WYMAGANIA ZADANIA »
Zamień w całym materiale „Brussels” na „Strasbourg”, a resztę tekstu przepisz bez zmian. Obrazy pomiń w odpowiedzi.

PRZEKAZANE DANE »
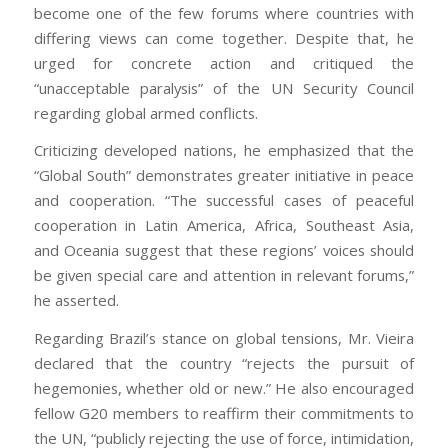
become one of the few forums where countries with
differing views can come together. Despite that, he
urged for concrete action and critiqued the
“unacceptable paralysis” of the UN Security Council
regarding global armed conflicts.
Criticizing developed nations, he emphasized that the
“Global South” demonstrates greater initiative in peace
and cooperation. “The successful cases of peaceful
cooperation in Latin America, Africa, Southeast Asia,
and Oceania suggest that these regions’ voices should
be given special care and attention in relevant forums,”
he asserted.
Regarding Brazil’s stance on global tensions, Mr. Vieira
declared that the country “rejects the pursuit of
hegemonies, whether old or new.” He also encouraged
fellow G20 members to reaffirm their commitments to
the UN, “publicly rejecting the use of force, intimidation,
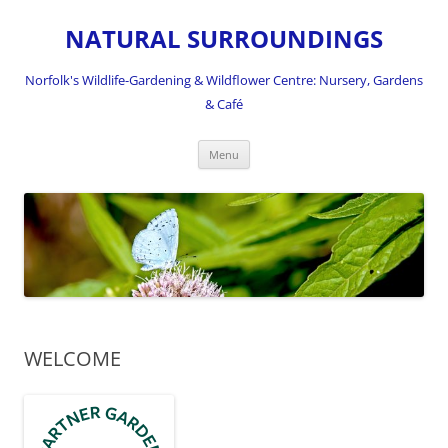
NATURAL SURROUNDINGS
Norfolk's Wildlife-Gardening & Wildflower Centre: Nursery, Gardens
& Café
Skip
Menu
to
content
WELCOME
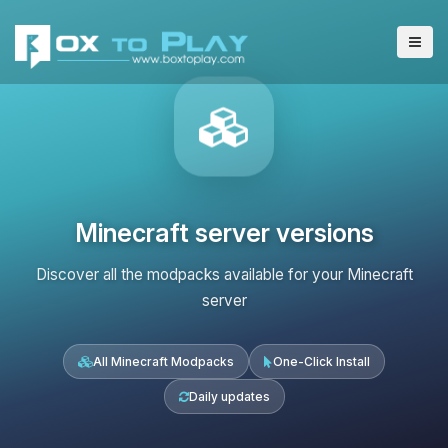
Minecraft server versions
Discover all the modpacks available for your Minecraft
server
All Minecraft Modpacks
One-Click Install
Daily updates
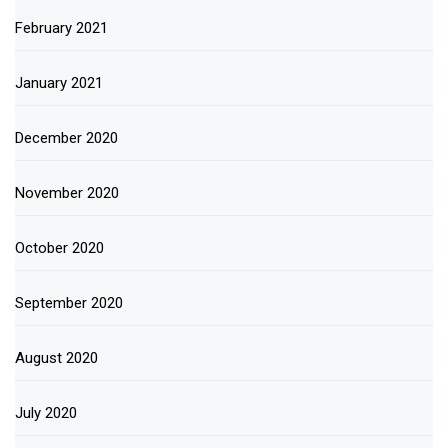
February 2021
January 2021
December 2020
November 2020
October 2020
September 2020
August 2020
July 2020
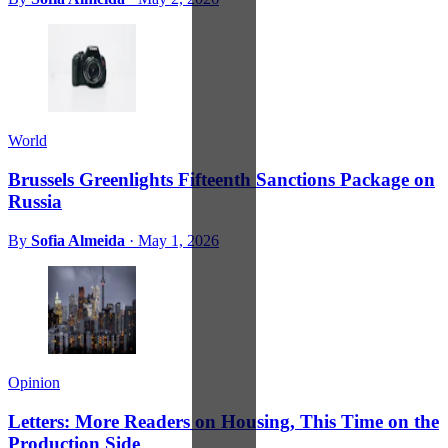
World
Brussels Greenlights Fifteenth Sanctions Package on
Russia
By
Sofia Almeida
·
May 1, 2026
Opinion
Letters: More Readers on Housing, This Time on the
Production Side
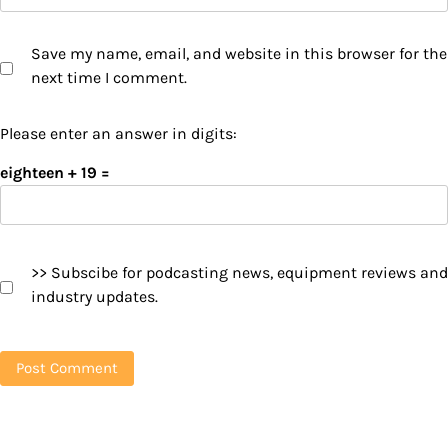
Save my name, email, and website in this browser for the
next time I comment.
Please enter an answer in digits:
eighteen + 19 =
>> Subscibe for podcasting news, equipment reviews and
industry updates.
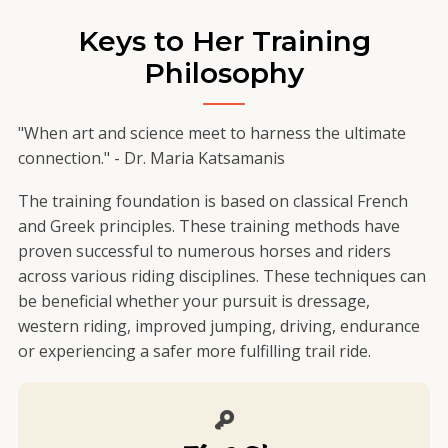
Keys to Her Training
Philosophy
"When art and science meet to harness the ultimate
connection." - Dr. Maria Katsamanis
The training foundation is based on classical French
and Greek principles. These training methods have
proven successful to numerous horses and riders
across various riding disciplines. These techniques can
be beneficial whether your pursuit is dressage,
western riding, improved jumping, driving, endurance
or experiencing a safer more fulfilling trail ride.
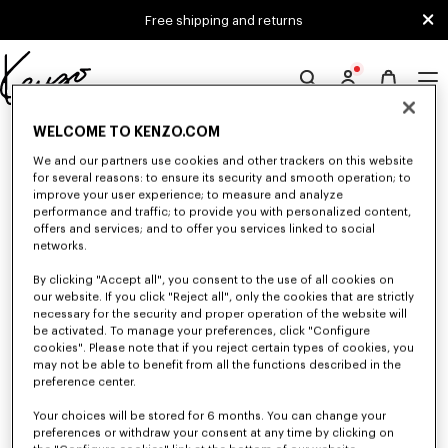
Skip to main content
Skip to footer content
Free shipping and returns
Official
KENZO
0 RESULTS FOR “NULL”
WELCOME TO KENZO.COM
website
We and our partners use cookies and other trackers on this website
for several reasons: to ensure its security and smooth operation; to
improve your user experience; to measure and analyze
Unfortunately, your search yield to no results.
performance and traffic; to provide you with personalized content,
offers and services; and to offer you services linked to social
networks.
By clicking "Accept all", you consent to the use of all cookies on
our website. If you click "Reject all", only the cookies that are strictly
necessary for the security and proper operation of the website will
be activated. To manage your preferences, click "Configure
cookies". Please note that if you reject certain types of cookies, you
WOMEN'S BAGS
may not be able to benefit from all the functions described in the
Discover our collection of bags, pouches, fanny packs, and iconic KENZO
preference center.
handbags for women, designed by Nigo, at reduced prices for a limited
time only.
Your choices will be stored for 6 months. You can change your
preferences or withdraw your consent at any time by clicking on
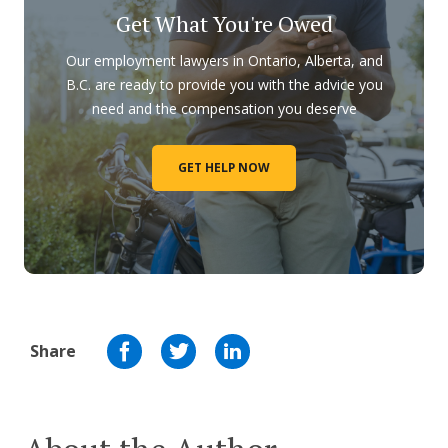
Get What You're Owed
Our employment lawyers in Ontario, Alberta, and
B.C. are ready to provide you with the advice you
need and the compensation you deserve
GET HELP NOW
Share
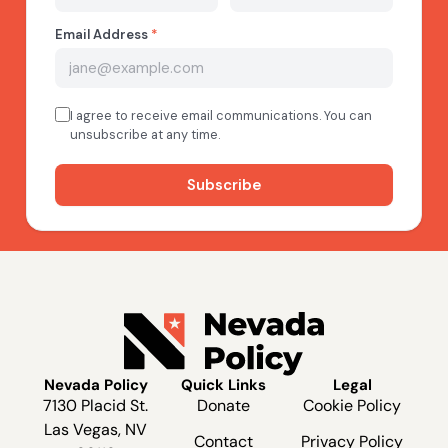
Nevada Policy
Quick Links
Legal
7130 Placid St.
Donate
Cookie Policy
Las Vegas, NV
Contact
Privacy Policy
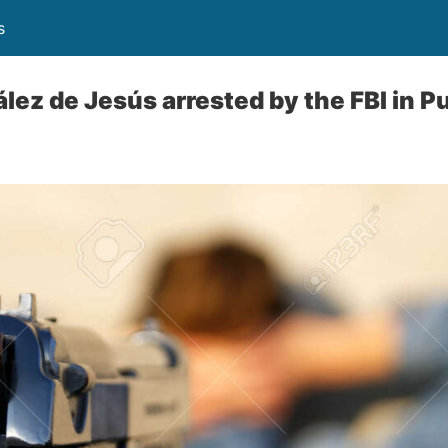
s
ez de Jesús arrested by the FBI in P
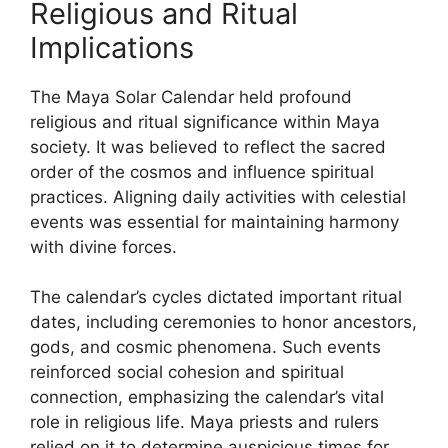
Religious and Ritual
Implications
The Maya Solar Calendar held profound
religious and ritual significance within Maya
society. It was believed to reflect the sacred
order of the cosmos and influence spiritual
practices. Aligning daily activities with celestial
events was essential for maintaining harmony
with divine forces.
The calendar’s cycles dictated important ritual
dates, including ceremonies to honor ancestors,
gods, and cosmic phenomena. Such events
reinforced social cohesion and spiritual
connection, emphasizing the calendar’s vital
role in religious life. Maya priests and rulers
relied on it to determine auspicious times for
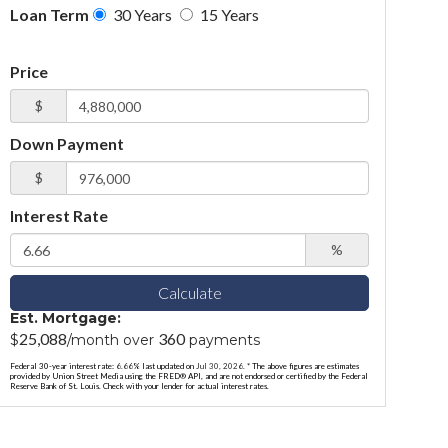
Loan Term
30 Years
15 Years
Price
$
Down Payment
$
Interest Rate
%
Calculate
Est. Mortgage:
25,088
360
$
/month over
payments
Federal 30-year interest rate:
6.66
% last updated on
Jul 30, 2026.
* The above figures are estimates
provided by Union Street Media using the FRED® API, and are not endorsed or certified by the Federal
Reserve Bank of St. Louis. Check with your lender for actual interest rates.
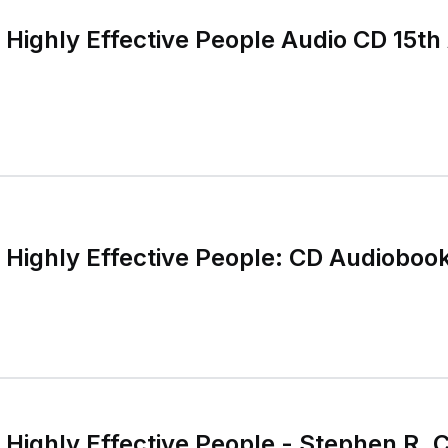
 Highly Effective People Audio CD 15th
f Highly Effective People: CD Audioboo
 Highly Effective People - Stephen R. 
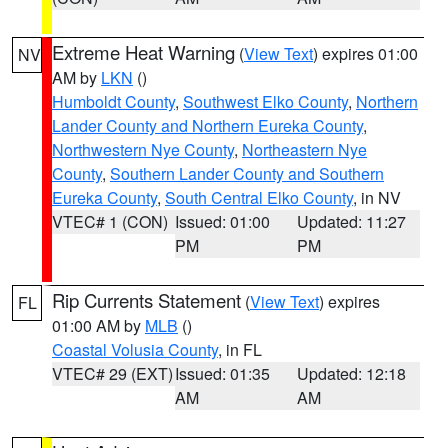
Extreme Heat Warning
(
View Text
) expires 01:00
NV
AM by
LKN
()
Humboldt County
,
Southwest Elko County
,
Northern
Lander County and Northern Eureka County
,
Northwestern Nye County
,
Northeastern Nye
County
,
Southern Lander County and Southern
Eureka County
,
South Central Elko County
, in NV
VTEC# 1 (CON)
Issued: 01:00
Updated: 11:27
PM
PM
Rip Currents Statement
(
View Text
) expires
FL
01:00 AM by
MLB
()
Coastal Volusia County
, in FL
VTEC# 29 (EXT)
Issued: 01:35
Updated: 12:18
AM
AM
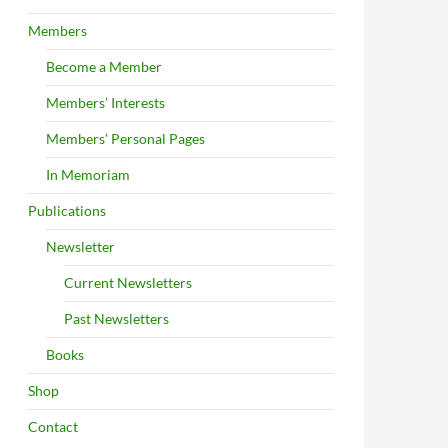
Members
Become a Member
Members’ Interests
Members’ Personal Pages
In Memoriam
Publications
Newsletter
Current Newsletters
Past Newsletters
Books
Shop
Contact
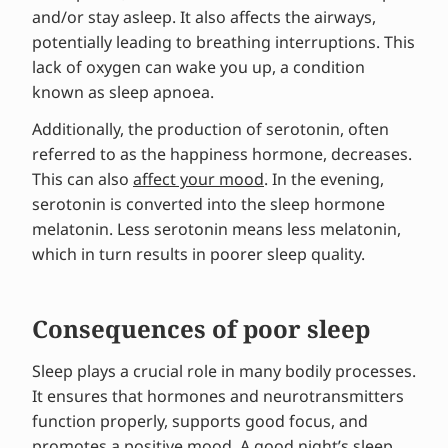
and/or stay asleep. It also affects the airways,
potentially leading to breathing interruptions. This
lack of oxygen can wake you up, a condition
known as sleep apnoea.
Additionally, the production of serotonin, often
referred to as the happiness hormone, decreases.
This can also
affect your mood
. In the evening,
serotonin is converted into the sleep hormone
melatonin. Less serotonin means less melatonin,
which in turn results in poorer sleep quality.
Consequences of poor sleep
Sleep plays a crucial role in many bodily processes.
It ensures that hormones and neurotransmitters
function properly, supports good focus, and
promotes a positive mood. A good night’s sleep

ODPOWIEDŹ NA ZADANIE »
become one of the few forums where countries with
differing views can come together. Despite that, he
urged for concrete action and critiqued the
“unacceptable paralysis” of the UN Security Council
regarding global armed conflicts.
Criticizing developed nations, he emphasized that the
“Global South” demonstrates greater initiative in peace
and cooperation. “The successful cases of peaceful
cooperation in Latin America, Africa, Southeast Asia,
and Oceania suggest that these regions’ voices should
be given special care and attention in relevant forums,”
he asserted.
Regarding Brazil’s stance on global tensions, Mr. Vieira
declared that the country “rejects the pursuit of
hegemonies, whether old or new.” He also encouraged
fellow G20 members to reaffirm their commitments to
the UN, “publicly rejecting the use of force, intimidation,
NATURAL SURROUNDINGS
Norfolk's Wildlife-Gardening & Wildflower Centre: Nursery, Gardens
& Café
Skip
Menu
to
content
WELCOME
Minecraft server versions
Discover all the modpacks available for your Minecraft
server
All Minecraft Modpacks
One-Click Install
Daily updates
February 2021
January 2021
December 2020
November 2020
October 2020
September 2020
August 2020
July 2020
World
Strasbourg Greenlights Fifteenth Sanctions Package on
Russia
By
Sofia Almeida
·
May 1, 2026
Opinion
Letters: More Readers on Housing, This Time on the
Production Side
Save my name, email, and website in this browser for the
next time I comment.
Please enter an answer in digits:
eighteen + 19 =
>> Subscibe for podcasting news, equipment reviews and
industry updates.
Keys to Her Training
Philosophy
"When art and science meet to harness the ultimate
connection." - Dr. Maria Katsamanis
The training foundation is based on classical French
and Greek principles. These training methods have
proven successful to numerous horses and riders
across various riding disciplines. These techniques can
be beneficial whether your pursuit is dressage,
western riding, improved jumping, driving, endurance
or experiencing a safer more fulfilling trail ride.
Skip to main content
Skip to footer content
Free shipping and returns
Official
KENZO
0 RESULTS FOR “NULL”
WELCOME TO KENZO.COM
website
We and our partners use cookies and other trackers on this website
for several reasons: to ensure its security and smooth operation; to
improve your user experience; to measure and analyze
Unfortunately, your search yield to no results.
performance and traffic; to provide you with personalized content,
offers and services; and to offer you services linked to social
networks.
By clicking "Accept all", you consent to the use of all cookies on
our website. If you click "Reject all", only the cookies that are strictly
necessary for the security and proper operation of the website will
be activated. To manage your preferences, click "Configure
cookies". Please note that if you reject certain types of cookies, you
WOMEN'S BAGS
may not be able to benefit from all the functions described in the
Discover our collection of bags, pouches, fanny packs, and iconic KENZO
preference center.
handbags for women, designed by Nigo, at reduced prices for a limited
time only.
Your choices will be stored for 6 months. You can change your
preferences or withdraw your consent at any time by clicking on
Get What You're Owed
Our employment lawyers in Ontario, Alberta, and
B.C. are ready to provide you with the advice you
need and the compensation you deserve
GET HELP NOW
Share
Nevada Policy
Quick Links
Legal
7130 Placid St.
Donate
Cookie Policy
Las Vegas, NV
Contact
Privacy Policy
s
ez de Jesús arrested by the FBI in P
Religious and Ritual
Implications
The Maya Solar Calendar held profound
religious and ritual significance within Maya
society. It was believed to reflect the sacred
order of the cosmos and influence spiritual
practices. Aligning daily activities with celestial
events was essential for maintaining harmony
with divine forces.
The calendar’s cycles dictated important ritual
dates, including ceremonies to honor ancestors,
gods, and cosmic phenomena. Such events
reinforced social cohesion and spiritual
connection, emphasizing the calendar’s vital
role in religious life. Maya priests and rulers
relied on it to determine auspicious times for
Loan Term
30 Years
15 Years
Price
$
Down Payment
$
Interest Rate
%
Calculate
Est. Mortgage:
25,088
360
$
/month over
payments
Federal 30-year interest rate:
6.66
% last updated on
Jul 30, 2026.
* The above figures are estimates
provided by Union Street Media using the FRED® API, and are not endorsed or certified by the Federal
Reserve Bank of St. Louis. Check with your lender for actual interest rates.
 Highly Effective People Audio CD 15th
f Highly Effective People: CD Audioboo
 Highly Effective People - Stephen R. 
Extreme Heat Warning
(
View Text
) expires 01:00
NV
AM by
LKN
()
Humboldt County
,
Southwest Elko County
,
Northern
Lander County and Northern Eureka County
,
Northwestern Nye County
,
Northeastern Nye
County
,
Southern Lander County and Southern
Eureka County
,
South Central Elko County
, in NV
VTEC# 1 (CON)
Issued: 01:00
Updated: 11:27
PM
PM
Rip Currents Statement
(
View Text
) expires
FL
01:00 AM by
MLB
()
Coastal Volusia County
, in FL
VTEC# 29 (EXT)
Issued: 01:35
Updated: 12:18
AM
AM
Members
Become a Member
Members’ Interests
Members’ Personal Pages
In Memoriam
Publications
Newsletter
Current Newsletters
Past Newsletters
Books
Shop
Contact
and/or stay asleep. It also affects the airways,
potentially leading to breathing interruptions. This
lack of oxygen can wake you up, a condition
known as sleep apnoea.
Additionally, the production of serotonin, often
referred to as the happiness hormone, decreases.
This can also
affect your mood
. In the evening,
serotonin is converted into the sleep hormone
melatonin. Less serotonin means less melatonin,
which in turn results in poorer sleep quality.
Consequences of poor sleep
Sleep plays a crucial role in many bodily processes.
It ensures that hormones and neurotransmitters
function properly, supports good focus, and
promotes a positive mood. A good night’s sleep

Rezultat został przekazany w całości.